___ SUPPLIED ENTRIES ___

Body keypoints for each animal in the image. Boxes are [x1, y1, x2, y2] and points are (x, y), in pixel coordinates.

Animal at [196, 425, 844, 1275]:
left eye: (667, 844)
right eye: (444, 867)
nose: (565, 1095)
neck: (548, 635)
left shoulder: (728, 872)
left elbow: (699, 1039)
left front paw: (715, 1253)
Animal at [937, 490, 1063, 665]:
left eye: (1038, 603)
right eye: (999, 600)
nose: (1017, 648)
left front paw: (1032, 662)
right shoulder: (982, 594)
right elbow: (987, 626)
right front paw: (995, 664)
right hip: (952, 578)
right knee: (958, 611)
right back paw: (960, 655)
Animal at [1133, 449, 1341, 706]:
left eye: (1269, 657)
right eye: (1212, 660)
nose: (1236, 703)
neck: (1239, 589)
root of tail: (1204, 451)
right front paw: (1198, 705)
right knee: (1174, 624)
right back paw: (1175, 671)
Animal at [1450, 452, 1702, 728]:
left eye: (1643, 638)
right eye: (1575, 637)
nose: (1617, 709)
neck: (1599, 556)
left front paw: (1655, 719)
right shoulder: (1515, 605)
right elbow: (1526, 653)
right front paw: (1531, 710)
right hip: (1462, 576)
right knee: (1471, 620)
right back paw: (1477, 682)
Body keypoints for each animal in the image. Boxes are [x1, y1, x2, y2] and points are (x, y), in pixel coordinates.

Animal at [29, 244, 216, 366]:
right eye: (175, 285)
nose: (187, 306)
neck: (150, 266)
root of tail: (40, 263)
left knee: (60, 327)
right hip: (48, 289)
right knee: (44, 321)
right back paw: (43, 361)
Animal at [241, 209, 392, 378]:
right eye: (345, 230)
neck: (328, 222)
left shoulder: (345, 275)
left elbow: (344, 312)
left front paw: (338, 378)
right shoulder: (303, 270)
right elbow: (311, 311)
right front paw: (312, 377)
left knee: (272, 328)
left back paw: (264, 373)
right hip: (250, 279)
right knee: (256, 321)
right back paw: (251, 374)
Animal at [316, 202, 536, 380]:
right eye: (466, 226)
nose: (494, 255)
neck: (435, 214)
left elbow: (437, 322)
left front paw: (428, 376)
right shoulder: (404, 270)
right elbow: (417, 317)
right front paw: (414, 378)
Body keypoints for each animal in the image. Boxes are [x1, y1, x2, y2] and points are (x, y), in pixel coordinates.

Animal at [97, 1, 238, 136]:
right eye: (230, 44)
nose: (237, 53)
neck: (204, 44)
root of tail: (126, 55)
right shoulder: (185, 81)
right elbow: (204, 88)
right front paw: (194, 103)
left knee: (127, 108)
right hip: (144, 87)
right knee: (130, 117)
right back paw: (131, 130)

___

» INSTRUCTIONS TO FOLLOW
Report the number of lines, in the entries above, that contain the word "knee", without any other text.

» ANSWER FOR THIS EXERCISE
9